Monday January 30, 2012

Some of Mexico’s Most Renown Writers Condemn Killing of Journalists

Some of Mexico’s Most Renown Writers Condemn Killing of Journalists

Photo: Elena Poniatowska & Others Protest Murder of MX Journalists

Click Here to Enlarge Photo

Some 50 writers, poets, journalists and defenders of freedom of expression, both Mexicans and foreigners, invited by PEN International, condemned the murders of 67 journalists in this country over the last decade.

At the meeting were members of the delegation headed by the president of PEN International, John Ralston, as well as Mexican writers Elena Poniatowska, Laura Esquivel, Homero Aridjis, Ramon Xirau, Marta Lamas, Eduardo Lizalde and others.

Dozens of writers spoke out to demand an end to the impunity of organized crime and the ineptitude of the authorities to crack down on its murderous gunmen.

“We’re joined together here today to say the violence must end. And we are together here to tell the United States that its drug consumption and its drug and arms trafficking are an important part of the problem,” Ralston said in his speech.

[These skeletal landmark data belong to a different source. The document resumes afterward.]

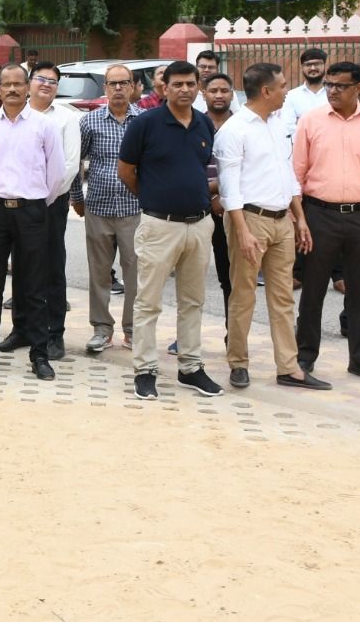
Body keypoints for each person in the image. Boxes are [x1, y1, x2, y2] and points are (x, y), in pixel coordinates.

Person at [215, 64, 327, 390]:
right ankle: (238, 363)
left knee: (283, 298)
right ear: (266, 91)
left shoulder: (279, 123)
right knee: (243, 295)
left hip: (282, 220)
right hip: (249, 220)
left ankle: (289, 368)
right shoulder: (234, 130)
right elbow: (229, 188)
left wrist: (300, 217)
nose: (286, 91)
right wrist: (242, 231)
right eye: (282, 85)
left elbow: (288, 175)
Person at [118, 60, 223, 401]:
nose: (185, 89)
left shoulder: (204, 123)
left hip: (200, 225)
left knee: (193, 301)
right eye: (177, 84)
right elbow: (126, 171)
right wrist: (153, 197)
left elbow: (204, 169)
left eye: (191, 83)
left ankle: (190, 367)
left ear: (198, 87)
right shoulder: (145, 124)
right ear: (164, 87)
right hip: (159, 225)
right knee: (148, 302)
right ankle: (145, 370)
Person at [291, 60, 360, 382]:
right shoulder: (311, 120)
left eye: (340, 86)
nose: (332, 91)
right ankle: (304, 356)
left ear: (359, 87)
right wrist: (299, 218)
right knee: (313, 290)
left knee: (359, 291)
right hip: (318, 215)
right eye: (329, 85)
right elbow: (296, 172)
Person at [0, 65, 61, 380]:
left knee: (33, 286)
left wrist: (35, 201)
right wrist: (2, 195)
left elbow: (56, 175)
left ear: (28, 86)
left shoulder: (44, 125)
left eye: (19, 83)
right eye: (6, 84)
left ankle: (39, 354)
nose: (13, 89)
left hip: (32, 210)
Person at [73, 64, 141, 352]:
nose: (118, 88)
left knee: (135, 273)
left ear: (133, 86)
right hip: (98, 207)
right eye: (113, 83)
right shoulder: (89, 122)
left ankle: (133, 330)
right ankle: (101, 329)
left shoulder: (144, 121)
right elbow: (76, 160)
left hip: (134, 208)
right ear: (105, 88)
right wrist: (76, 197)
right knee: (99, 273)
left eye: (124, 83)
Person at [26, 61, 82, 359]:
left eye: (52, 81)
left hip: (51, 202)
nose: (46, 84)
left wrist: (44, 198)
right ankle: (23, 328)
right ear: (30, 82)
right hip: (19, 202)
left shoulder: (67, 118)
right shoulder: (16, 114)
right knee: (23, 265)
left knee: (52, 266)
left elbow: (70, 165)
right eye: (41, 79)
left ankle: (54, 332)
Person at [201, 72, 237, 307]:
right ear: (204, 94)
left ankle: (232, 328)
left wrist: (222, 196)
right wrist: (213, 194)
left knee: (230, 276)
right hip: (198, 206)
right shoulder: (194, 124)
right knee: (191, 275)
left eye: (224, 90)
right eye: (213, 91)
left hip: (234, 208)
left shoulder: (242, 125)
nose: (219, 95)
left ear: (232, 94)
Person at [283, 48, 330, 131]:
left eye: (317, 64)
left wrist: (301, 123)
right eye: (308, 65)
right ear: (302, 67)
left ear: (325, 65)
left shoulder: (334, 93)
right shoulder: (291, 96)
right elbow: (288, 127)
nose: (313, 68)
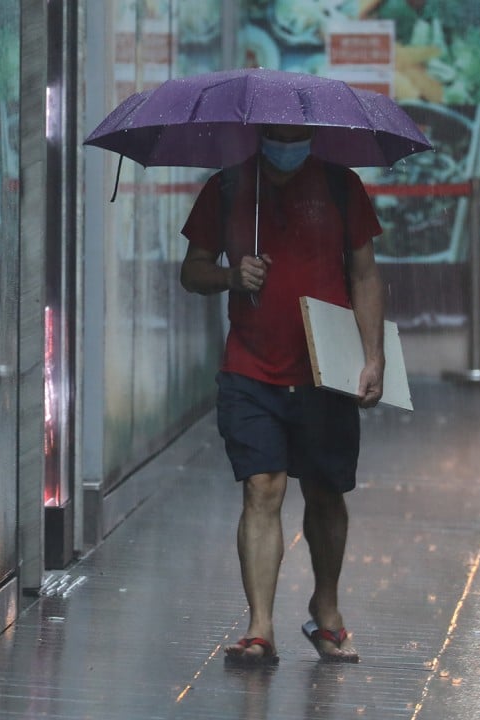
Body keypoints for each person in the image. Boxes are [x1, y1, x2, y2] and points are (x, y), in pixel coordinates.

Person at [179, 123, 384, 666]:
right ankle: (260, 628)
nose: (289, 143)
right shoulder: (226, 189)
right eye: (280, 133)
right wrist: (231, 276)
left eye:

Ralston demanded an end to the violence, that the necessary legal changes be made, that corruption in public life associated with crime be dealt with, and that the army continue to operate under a legal statute that protects it.

Homero Aridjis recalled that the number of deaths in the fight against the cartels has risen to more than 50,000, so many that the murders of journalists go unnoticed and the crimes unpunished.

“Mexico is a country where there are murders but no murderers,” he said.

“Telling the truth in Mexico puts your life in danger,” Elena Poniatowska said. “Until when will practicing journalism be a death sentence in this country? How long do we have to wait for the authorities to offer real guarantees that effectively protect life and the profession?”

Mexico’s independent National Human Rights Commission, or CNDH, says that 75 reporters have been killed since 2000 and several more have been reported missing.

Nine journalists were killed in 2011 alone, according to the CNDH.

In October, the U.N. rapporteur on the promotion and protection of the right to freedom of opinion and expression, Frank La Rue, said Mexico is the deadliest country in the Americas and fifth most dangerous country worldwide for members of the media.

The killings have been attributed to organized crime and rogue public officials.

Founded in 1921, PEN International is a global writers’ association that promotes intellectual cooperation and friendship among its members.

An acronym for poets, essayists and novelists, PEN now also includes other writers such as journalists and historians.